Tell me how you worked it out.

(5) Practice:

When a= 13, what is the age of the teacher?

a+20=( )+20=()

3 in-depth study

1, and the multiplication formula is expressed in letters.

(1) screen demonstration, posing as a triangle.

(2) Ask the question: 1 triangle, how many sticks do you need to put? (3) How many sticks does it take to put two triangles like this? 10? Please calculate it. How about an A?

2? 3=6 (root)

10? 3=30 (root)

(3) Inductive demonstration:

If a is used to represent the number of triangles, how do you represent the logarithm of the stick?

Why can you say that? (courseware demonstration: a? 3 )

(4) Pay attention to the specification of writing format: ① When a number is multiplied by a letter, can the multiplication sign be written as? Point? Or omit not to write;

② When a number is multiplied by a letter, the number is usually written in front of the letter.

Courseware demonstration: a? 3 = 3 amps

(5) Thirdly, deeply understand the specific meaning of letters indicating numbers.

What number can A stand for here? Can the A here be 200?

Why can't the A of a+20 be 200 when expressing age, and the A of 3 a here can be 200?

Guide students to know that letters have different meanings in different situations.

2. Letters represent algorithms.

(1) Teacher: What arithmetic rules have you learned so far?

Student: additive commutative law, additive associative law, multiplicative commutative law, multiplicative associative law, multiplicative distributive law.

Teacher: Then can you write additive commutative law as a letter?

Answer the teacher's blackboard: A+B = B+A.

Teacher: What are the advantages of this expression?

Health: concise, easy to understand, easy to remember and easy to use.

(2) Can you write down other algorithms?

Complete the table on page 54.

Courseware demonstration results.

Writing Tip: The multiplication sign in the middle of letters can be omitted, and other operation symbols cannot be omitted.

(3) practice: small judge. (Judge whether the following writing methods are correct)

Answer? 0.8 Write a0.8 () (When a number is multiplied by a letter, the number is usually written before the letter. )

5? 6 Write 56 () (When a number is multiplied by a number, the multiplication sign cannot be omitted. )

A+2 writes 2a () (When adding numbers, you can't omit the plus sign. )

Answer? B write ab () (when letters are multiplied by letters, the multiplication sign can also be omitted. )

3. Letter expression formula

(1) Teacher: What kind of figure is this? Do you know how to calculate its perimeter and area?

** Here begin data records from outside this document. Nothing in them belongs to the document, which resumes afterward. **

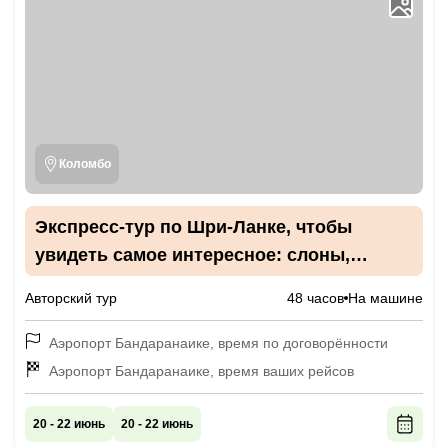
Коломбо
Экспресс-тур по Шри-Ланке, чтобы
увидеть самое интересное: слоны,
Сигирия и Дамбулла
Авторский тур
48 часов
На машине
Аэропорт Бандаранаике, время по договорённости
Аэропорт Бандаранаике, время ваших рейсов
20 - 22 июнь
20 - 22 июнь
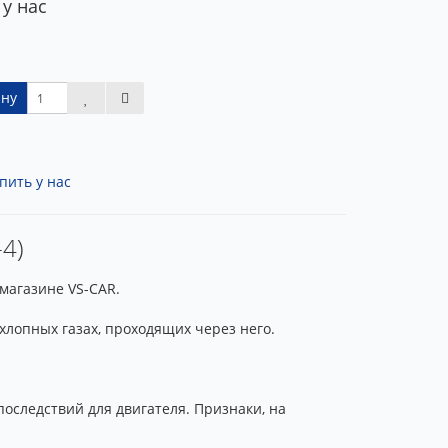
 у нас
ину
пить у нас
-4)
-магазине VS-CAR.
лопных газах, проходящих через него.
оследствий для двигателя. Признаки, на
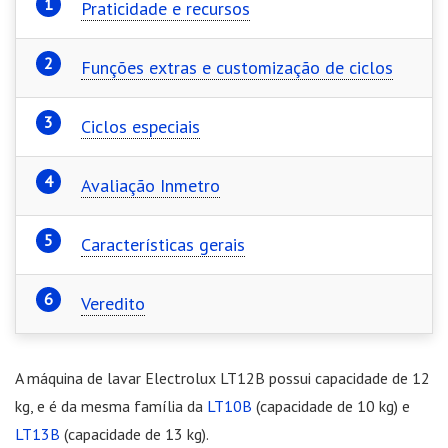
Praticidade e recursos
Funções extras e customização de ciclos
Ciclos especiais
Avaliação Inmetro
Características gerais
Veredito
A máquina de lavar Electrolux LT12B possui capacidade de 12
kg, e é da mesma família da
LT10B
(capacidade de 10 kg) e
LT13B
(capacidade de 13 kg).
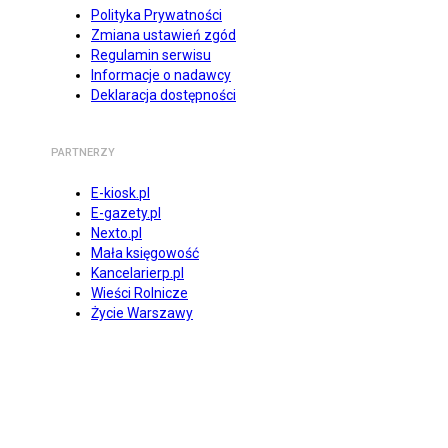
Polityka Prywatności
Zmiana ustawień zgód
Regulamin serwisu
Informacje o nadawcy
Deklaracja dostępności
PARTNERZY
E-kiosk.pl
E-gazety.pl
Nexto.pl
Mała księgowość
Kancelarierp.pl
Wieści Rolnicze
Życie Warszawy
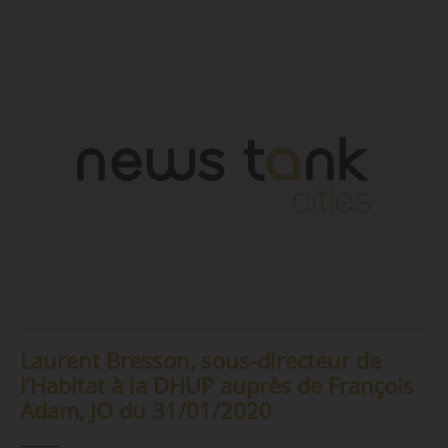
Laurent Bresson, sous-directeur de
l’Habitat à la DHUP auprès de François
Adam, JO du 31/01/2020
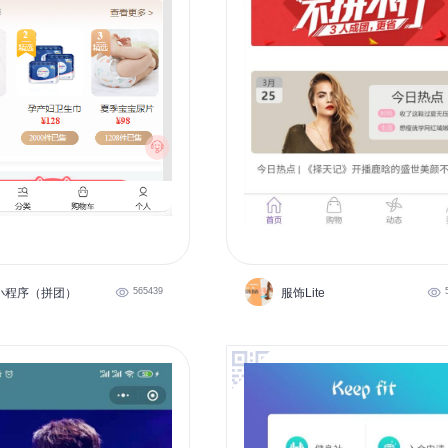
小程序（拼团）
565439
服饰Lite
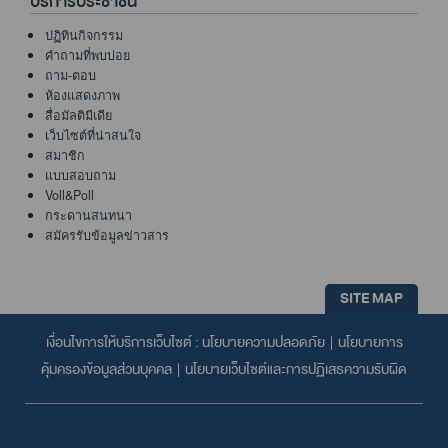
บริการประชาชน
ปฏิทินกิจกรรม
คำถามที่พบบ่อย
ถาม-ตอบ
ห้องแสดงภาพ
สื่อมัลติมีเดีย
เว็บไซต์ที่น่าสนใจ
สมาชิก
แบบสอบถาม
Voll&Poll
กระดานสนทนา
สมัครรับข้อมูลข่าวสาร
SITE MAP
เงื่อนไขการให้บริการเว็บไซต์ :
นโยบายความปลอดภัย
|
นโยบายการ
คุ้มครองข้อมูลส่วนบุคคล
|
นโยบายเว็บไซต์และการปฏิเสธความรับผิด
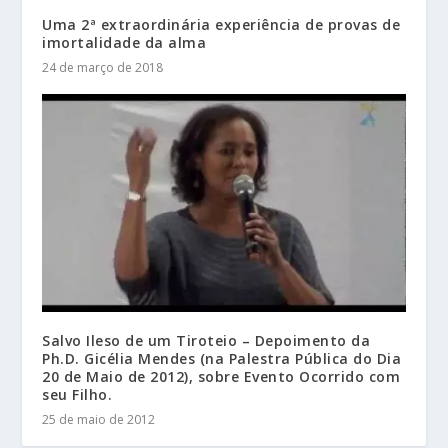
Uma 2ª extraordinária experiência de provas de
imortalidade da alma
24 de março de 2018
Salvo Ileso de um Tiroteio – Depoimento da
Ph.D. Gicélia Mendes (na Palestra Pública do Dia
20 de Maio de 2012), sobre Evento Ocorrido com
seu Filho.
25 de maio de 2012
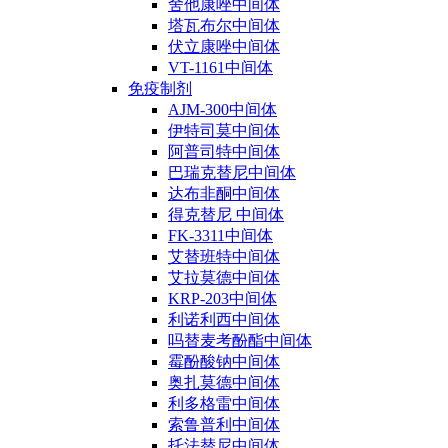
舍他康唑中间体
塔瓦布尔中间体
伏立康唑中间体
VT-1161中间体
免疫制剂
AJM-300中间体
伊特司莫中间体
阿普司特中间体
巴瑞克替尼中间体
达布非酮中间体
得克替尼 中间体
FK-3311中间体
艾替班特中间体
艾拉莫德中间体
KRP-203中间体
利诺利西中间体
吗替麦考酚酯中间体
霉酚酸钠中间体
奥扎莫德中间体
利多格雷中间体
索鲁普利中间体
托法替尼中间体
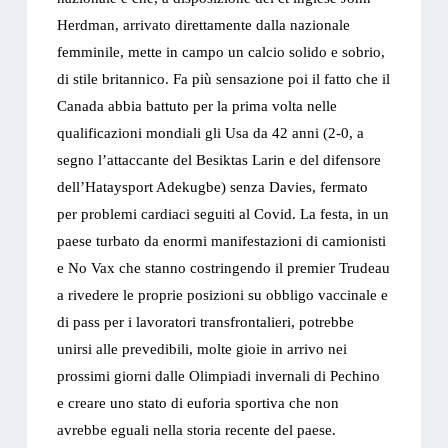
Herdman, arrivato direttamente dalla nazionale
femminile, mette in campo un calcio solido e sobrio,
di stile britannico. Fa più sensazione poi il fatto che il
Canada abbia battuto per la prima volta nelle
qualificazioni mondiali gli Usa da 42 anni (2-0, a
segno l’attaccante del Besiktas Larin e del difensore
dell’Hataysport Adekugbe) senza Davies, fermato
per problemi cardiaci seguiti al Covid. La festa, in un
paese turbato da enormi manifestazioni di camionisti
e No Vax che stanno costringendo il premier Trudeau
a rivedere le proprie posizioni su obbligo vaccinale e
di pass per i lavoratori transfrontalieri, potrebbe
unirsi alle prevedibili, molte gioie in arrivo nei
prossimi giorni dalle Olimpiadi invernali di Pechino
e creare uno stato di euforia sportiva che non
avrebbe eguali nella storia recente del paese.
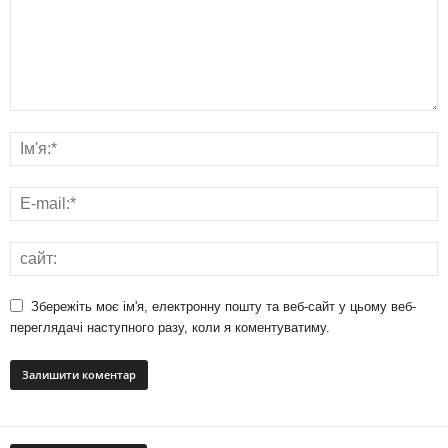
Збережіть моє ім'я, електронну пошту та веб-сайт у цьому веб-
переглядачі наступного разу, коли я коментуватиму.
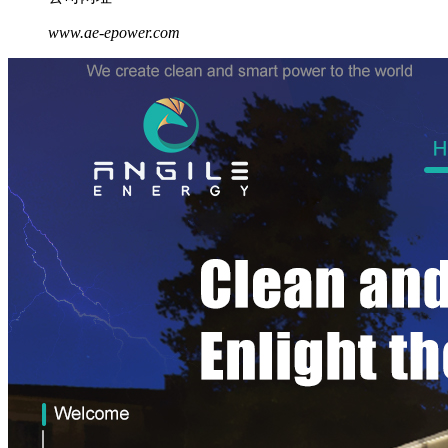
www.ae-epower.com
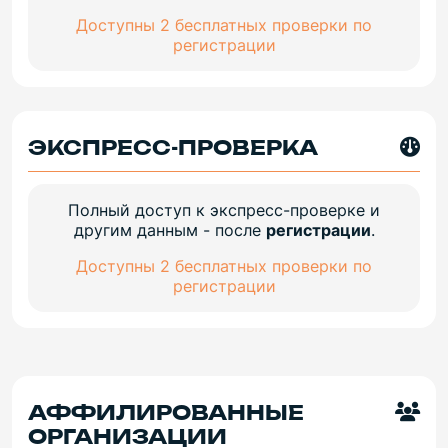
Доступны 2 бесплатных проверки по
регистрации
ЭКСПРЕСС-ПРОВЕРКА
Полный доступ к экспресс-проверке и
другим данным - после
регистрации
.
Доступны 2 бесплатных проверки по
регистрации
АФФИЛИРОВАННЫЕ
ОРГАНИЗАЦИИ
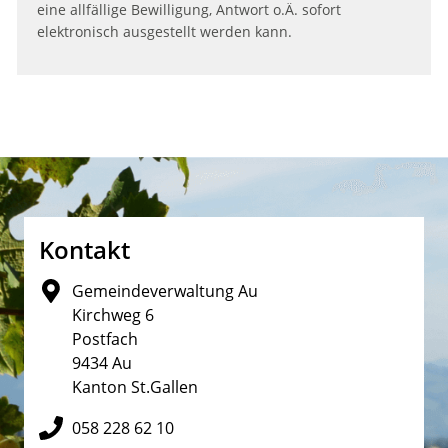
eine allfällige Bewilligung, Antwort o.Ä. sofort
elektronisch ausgestellt werden kann.
Fusszeile
Kontakt
Gemeindeverwaltung Au
Kirchweg 6
Postfach
9434 Au
Kanton St.Gallen
058 228 62 10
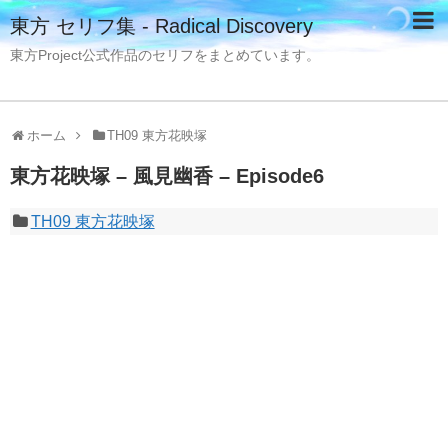
東方 セリフ集 - Radical Discovery
東方Project公式作品のセリフをまとめています。
ホーム
TH09 東方花映塚
東方花映塚 – 風見幽香 – Episode6
TH09 東方花映塚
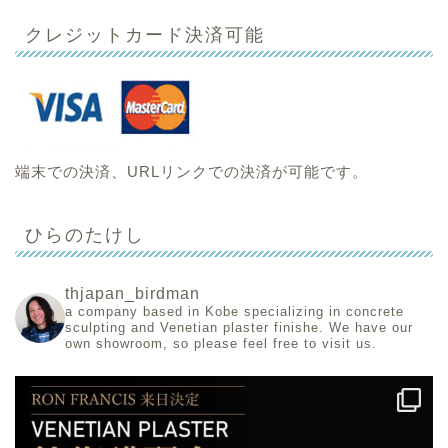
クレジットカード決済可能
端末での決済、URLリンクでの決済が可能です。
ひらのたけし
thjapan_birdman
a company based in Kobe specializing in concrete
sculpting and Venetian plaster finishe.
We have our
own showroom, so please feel free to visit us.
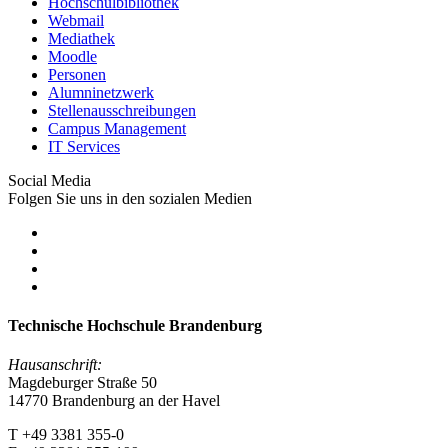
Hochschulbibliothek
Webmail
Mediathek
Moodle
Personen
Alumninetzwerk
Stellenausschreibungen
Campus Management
IT Services
Social Media
Folgen Sie uns in den sozialen Medien
Technische Hochschule Brandenburg
Hausanschrift:
Magdeburger Straße 50
14770 Brandenburg an der Havel
T +49 3381 355-0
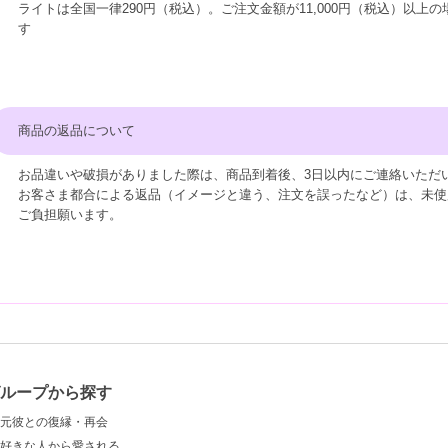
ライトは全国一律290円（税込）。ご注文金額が11,000円（税込）以上
す
商品の返品について
お品違いや破損がありました際は、商品到着後、3日以内にご連絡いただ
お客さま都合による返品（イメージと違う、注文を誤ったなど）は、未使
ご負担願います。
グループから探す
元彼との復縁・再会
好きな人から愛される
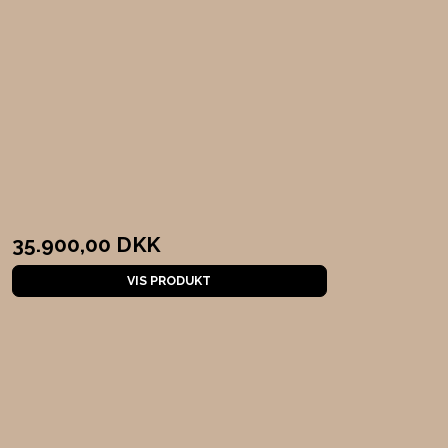
35.900,00 DKK
VIS PRODUKT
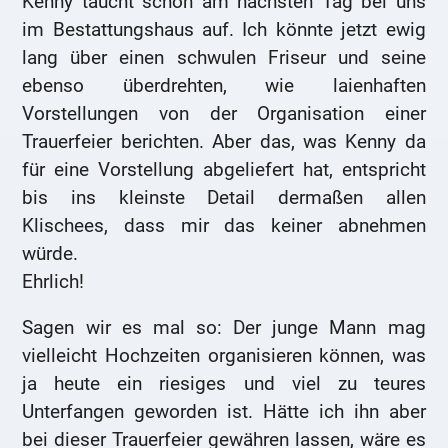
Kenny taucht schon am nächsten Tag bei uns
im Bestattungshaus auf. Ich könnte jetzt ewig
lang über einen schwulen Friseur und seine
ebenso überdrehten, wie laienhaften
Vorstellungen von der Organisation einer
Trauerfeier berichten. Aber das, was Kenny da
für eine Vorstellung abgeliefert hat, entspricht
bis ins kleinste Detail dermaßen allen
Klischees, dass mir das keiner abnehmen
würde.
Ehrlich!
Sagen wir es mal so: Der junge Mann mag
vielleicht Hochzeiten organisieren können, was
ja heute ein riesiges und viel zu teures
Unterfangen geworden ist. Hätte ich ihn aber
bei dieser Trauerfeier gewähren lassen, wäre es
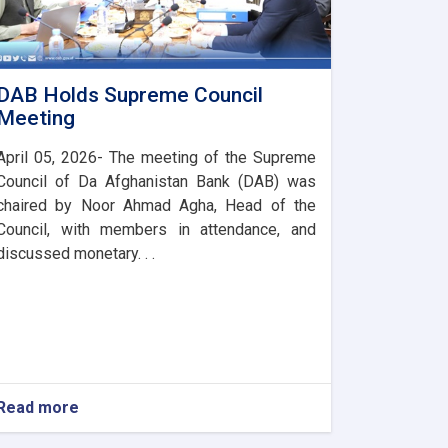
DAB Holds Supreme Council
Meeting
April 05, 2026- The meeting of the Supreme
Council of Da Afghanistan Bank (DAB) was
chaired by Noor Ahmad Agha, Head of the
Council, with members in attendance, and
discussed monetary. . .
Read more
about
DAB
Holds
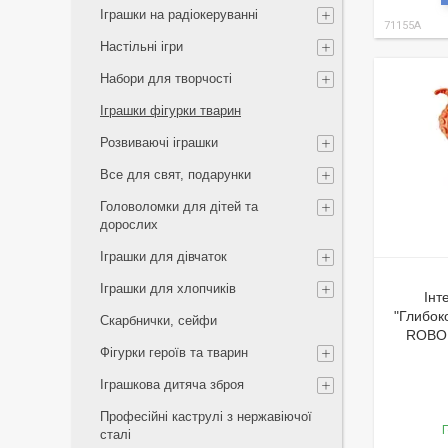
Іграшки на радіокеруванні
71155A
Настільні ігри
Набори для творчості
Іграшки фігурки тварин
Розвиваючі іграшки
Все для свят, подарунки
Головоломки для дітей та
дорослих
Іграшки для дівчаток
Іграшки для хлопчиків
Інт
"Глибок
Скарбнички, сейфи
ROBO 
Фігурки героїв та тварин
Іграшкова дитяча зброя
Професійні каструлі з нержавіючої
Г
сталі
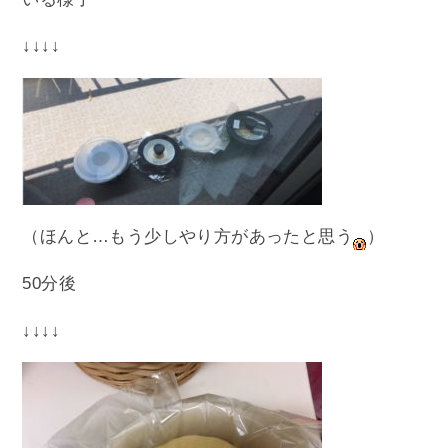
↓↓↓↓
（ほんと…もう少しやり方があったと思う
）
50分後
↓↓↓↓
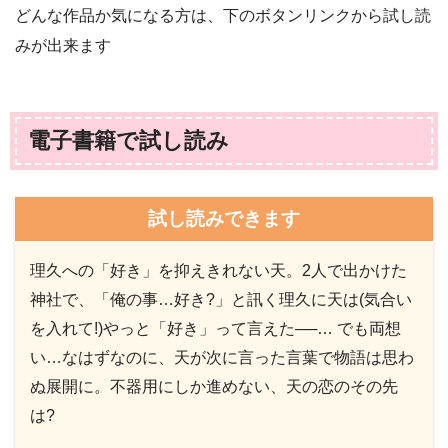
どんな作品か気になる方は、下のボタンリンクから試し読
みが出来ます
電子書籍で試し読み
試し読みできます
理久への「好き」を抑えきれない天。2人で出かけた
神社で、「俺の事…好き?」と訊く理久に天は(気合い
を入れて!)やっと「好き」って言えた──… でも両想
い…なはずなのに、天が次に言った言葉で物語は思わ
ぬ展開に。不器用にしか進めない、天の恋のその先
は?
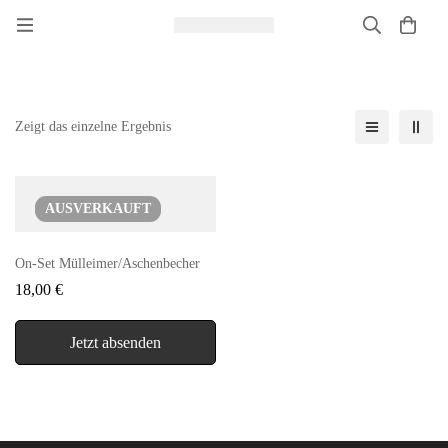
Zeigt das einzelne Ergebnis
AUSVERKAUFT
On-Set Mülleimer/Aschenbecher
18,00
€
Jetzt absenden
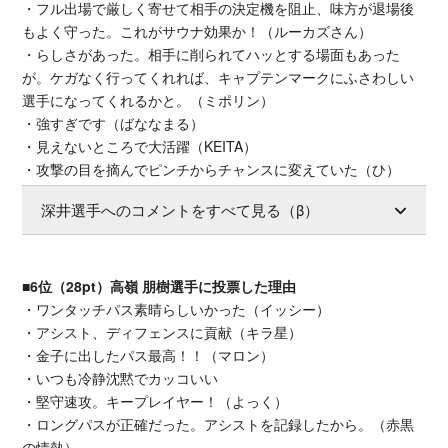
・フル出場で厳しく寄せて相手の決定機を阻止、味方が退場後
もよく守った。これがサウナ効果か！（ルーカズさん）
・らしさがあった。相手に削られてハッとする場面もあった
が。ケガなく行ってくれれば、キャプテンマークにふさわしい
選手になってくれるかと。（ミポリン）
・強すぎです（ばななまる）
・見えないところで大活躍（KEITA）
・攻撃の目を摘んでピンチからチャンスに変えていた（ひ）
深井選手へのコメントをすべて見る（β）
■6位（28pt）高嶺 朋樹選手に投票した理由
・ワンタッチパス素晴らしいかった（イッシー）
・アシスト、ディフェンスに貢献（キラ星）
・金子に出したパス最高！！（マロン）
・いつも冷静沈黙でカッコいい
・堅守速攻。キープレイヤー！（よっく）
・ロングパスが正確だった。アシストを記録したから。（赤黒
の情熱）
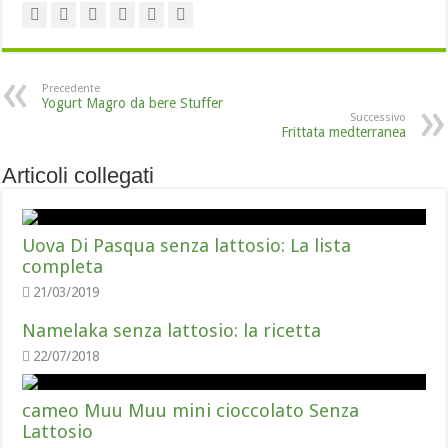
Precedente
Yogurt Magro da bere Stuffer
Successivo
Frittata medterranea
Articoli collegati
Uova Di Pasqua senza lattosio: La lista
completa
21/03/2019
Namelaka senza lattosio: la ricetta
22/07/2018
cameo Muu Muu mini cioccolato Senza
Lattosio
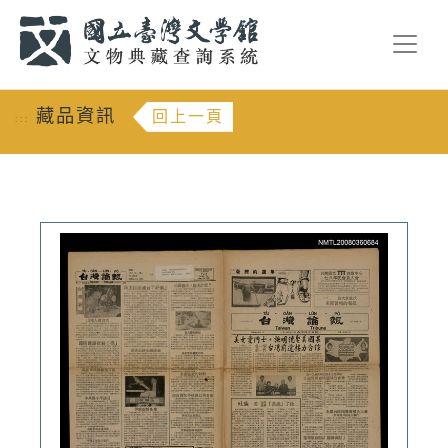
跳到主要內容
:::
藏品資訊
回上一頁
:::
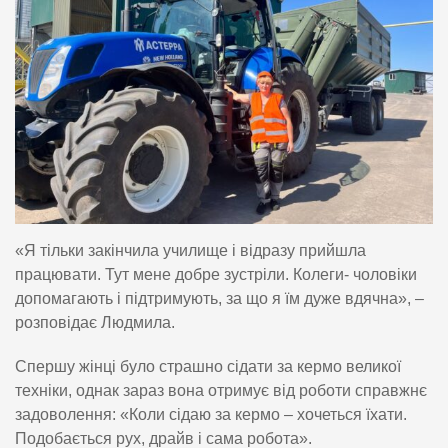
«Я тільки закінчила училище і відразу прийшла
працювати. Тут мене добре зустріли. Колеги- чоловіки
допомагають і підтримують, за що я їм дуже вдячна», –
розповідає Людмила.
Спершу жінці було страшно сідати за кермо великої
техніки, однак зараз вона отримує від роботи справжнє
задоволення: «Коли сідаю за кермо – хочеться їхати.
Подобається рух, драйв і сама робота».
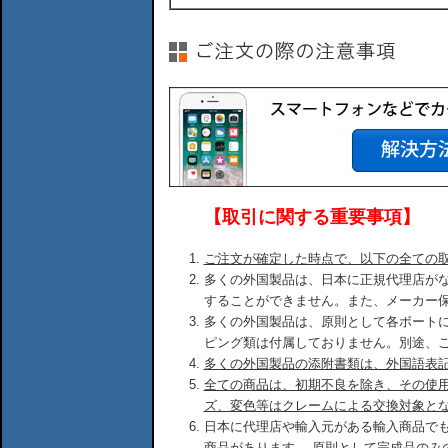
【取引に関する重要事項】
ご注文が確定した時点で、以下の全ての
多くの外国製品は、日本に正規代理店が
することができません。また、メーカー
多くの外国製品は、原則として各ボート
ピング類は付属しておりません。別途、
多くの外国製品の添附書類は、外国語表
全ての商品は、初期不良を除き、その使
ズ、変色等はクレームによる交換対象と
日本に代理店や輸入元がある輸入商品で
商品があります。 原則として完成品のみ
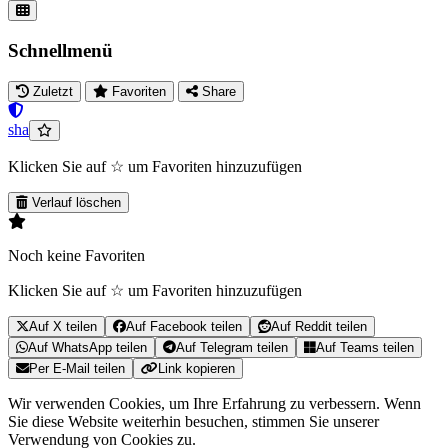
Schnellmenü
Zuletzt
Favoriten
Share
sha
Klicken Sie auf ☆ um Favoriten hinzuzufügen
Verlauf löschen
Noch keine Favoriten
Klicken Sie auf ☆ um Favoriten hinzuzufügen
Auf X teilen
Auf Facebook teilen
Auf Reddit teilen
Auf WhatsApp teilen
Auf Telegram teilen
Auf Teams teilen
Per E-Mail teilen
Link kopieren
Wir verwenden Cookies, um Ihre Erfahrung zu verbessern. Wenn
Sie diese Website weiterhin besuchen, stimmen Sie unserer
Verwendung von Cookies zu.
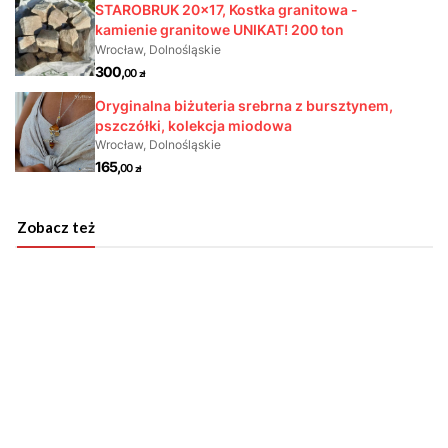
Zobacz też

Health: Square area = side length × side length Square perimeter = side length ×4.

Teacher: If the side length of a orthomorphic shape is indicated by A, can letters be used to indicate its area and perimeter?

Students discuss and communicate.

Teacher's tip: the area can be represented by S, and the circumference can be represented by C.

Student report results: S = a X a C=4a.

Summary: S = a X a We can also write S = a2.

Reading: The square of A means the product of two A's.

Students read together.

(2) Practice:

1、

A = 3 cm

S = a 2 =( ) X ( )=( )CM2

Do you know what CM2 means?

C =4a=() X ()= () cm

2. Can you write the formula of the perimeter and area of a rectangle in letters?

S=()

C=()

4. Letters to solve practical problems

(1) courseware gives example 4.

A large glass of juice is1200g, and three small cups are poured. If the weight of each small cup is x grams, can you use a formula containing letters to indicate how many grams of juice are left in a large cup?

Students discuss and think.

Exchange report summary

Show courseware: What are the weights of three small cups? 3X Where's the rest? 1200-3X

Follow-up: What value can X be here? How about 500?

(2) Courseware example 5.

It takes three sticks to put a triangle and four sticks to put a square. How many sticks does it take to put X triangles and X squares?

Students discuss and think.

Show courseware: How many triangles are used? (3X) How many squares are used? (4 times)

How much did you use in that * * *? (3X+4X)

Can you make 3 times +4 times easier?

Students think, communicate and discuss.

Courseware presentation: 3X+4X=(3+4)X=7X.